Saturday, March 10, 2012

DMP iPhone App and Nook Desktop Reader

Ok, now these posts are getting eclectic. There are too many new devices to keep things organized! I'll leave it to the summary page linked from the sidebar to handle organization, and my posts will cover things as they arise.

Yesterday, DMP released an iPhone app similar to the app for iPad. As expected, the iPhone interface has been scaled down for a smaller screen, and some of the features have been lost. Now there is a scrub bar for jumping forward or backwards through pages, but no thumbnails like the iPad version. Also, the storefront is just one big list of (unordered) titles instead of being collected by genre and imprint (DMG, June, 801) like the iPad version. What really surprised me was the quality of the image, and I suspect Apple's retina display may have more to do with this than DMP's file quality. Of course DMP is serving a high quality file, but man, 326 ppi makes the text looks nice and crisp! Another fantastic feature of this app is that you can pinch to zoom in (again, everything is instinctual and responsive to touch), and you can swipe to the next page without zooming back out. This may seem like a trivial thing, but it's not! It makes for a much more enjoyable 200-page reading experience.

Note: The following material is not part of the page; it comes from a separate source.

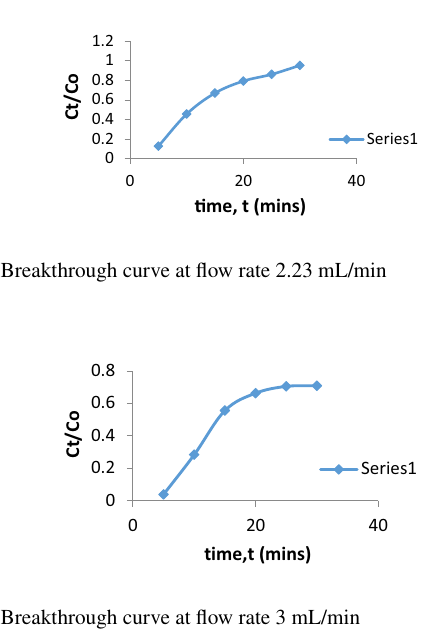
Fig. 7 Breakthrough curve at bed height 7 cm (0.7 g)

Details and small text look great while zoomed in.
Double tap to zoom back to full page.


I also found out recently that Nook has a desktop reader for your computer, too - similar to the Kindle desktop reader. There aren't any surprises here. Quality is what you should expect by now - solidly good. The downside is that you can't zoom in beyond the actual file size of ~700 px. So if small side text is hard to read, you find yourself squinting and leaning closer to the monitor. I was really surprised by this oversight. With B&N's emphasis on comics and graphic novels, hopefully they will improve this feature to work better with images (and not just text).

Nook Desktop Reader on left, eManga on right
The point still goes to eManga for best DMG reading experience on the computer. Nook, like Kindle, was made for reading left to right.